» **SELECTED TEXT**
+ + + + + + +

User a7faa21887
15-06-2011 15:11:14
Hi, everyone.
I have about 670,000 mol-files with own IDs from previous system.
Can I import it with 'jcman a ...' or something else with keep own ID of each structure?
Each MOL-file contains only MOL-structure and it's ID in filename (one file is attached as example).
Thanks,
Pavel
ChemAxon 9c0afc9aaf
15-06-2011 21:36:33
Hi,
There are two options I can think of, each require some scripting or programming.
A common step is to create a JChem table which has an additional data column that will suit your identifiers.
Solution A:
1. Convert the molfiles to SD files and add the ID into the data tag (with a script or small program).
It is pretty easy, since they are almost the same, just have to add the data to the end and close with $$$$, see:
http://www.mdl.com/downloads/public/ctfile/ctfile.pdf
2. Fuse the SDFiles, e.g. "cat *.* > bigfile.sdf"
3. Now you can use jcman to load the molecules with their ID.
Step #2 is needed because otherwise the import would be much too slow one-by-one.
Solution B:
You may choose to use our API directly for the import while iterating trough the molecule files in your own program.
Kay Java classes you will need:
Import:
http://www.chemaxon.com/jchem/doc/dev/java/api/chemaxon/formats/MolImporter.html
Insert into DB:
http://www.chemaxon.com/jchem/doc/dev/java/api/chemaxon/jchem/db/UpdateHandler.html
There are also means of accessing our API from non-Java environment, e.g. Web services (SOAP), .NET API, Cartridge for Oracle.
Best,
Szilard
User a7faa21887
16-06-2011 09:56:19
Thanks, Szilard for ideas.
Yesterday I have imported almost all my structures directly in the database - from another table witch CLOB field that contains MOLs (working with mol-files was too slow). And I just saved all generated IDs in separate table with link new ID and old ID.

+ + + + + + +

» **AVAILABLE DATA**
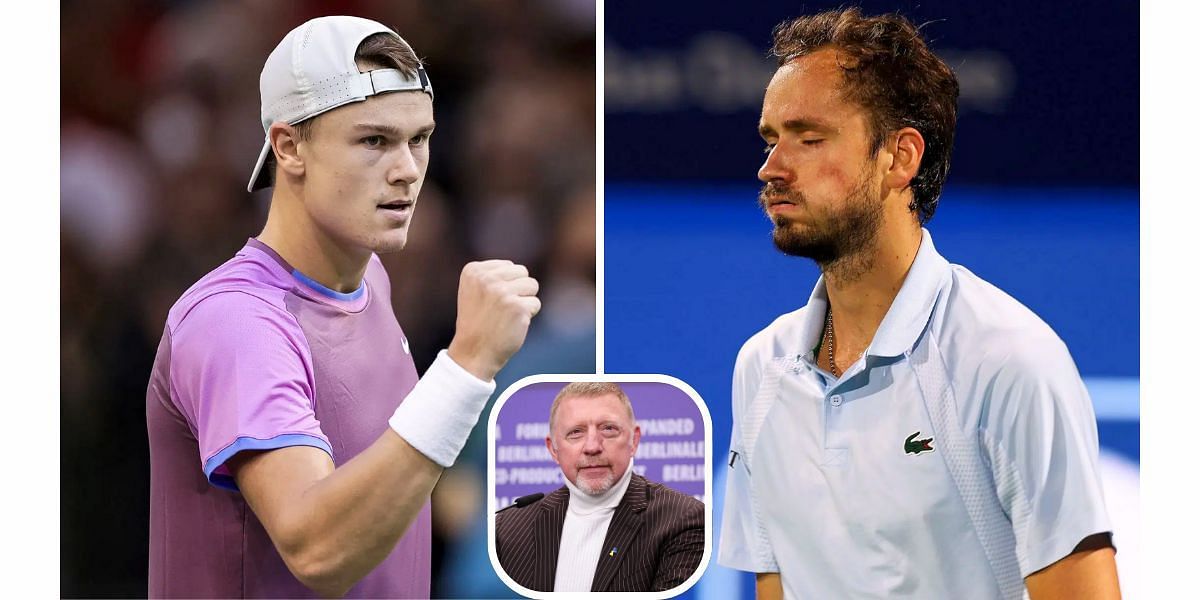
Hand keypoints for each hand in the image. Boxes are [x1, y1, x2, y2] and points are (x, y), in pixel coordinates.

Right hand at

+ + + + + + +

» **REQUIRED ACTION**
Copy out the portion of the mol-file import thread running from "I have about" up to and including "of each structure?".

» **SOLUTION**
I have about 670,000 mol-files with own IDs from previous system.
Can I import it with 'jcman a ...' or something else with keep own ID of each structure?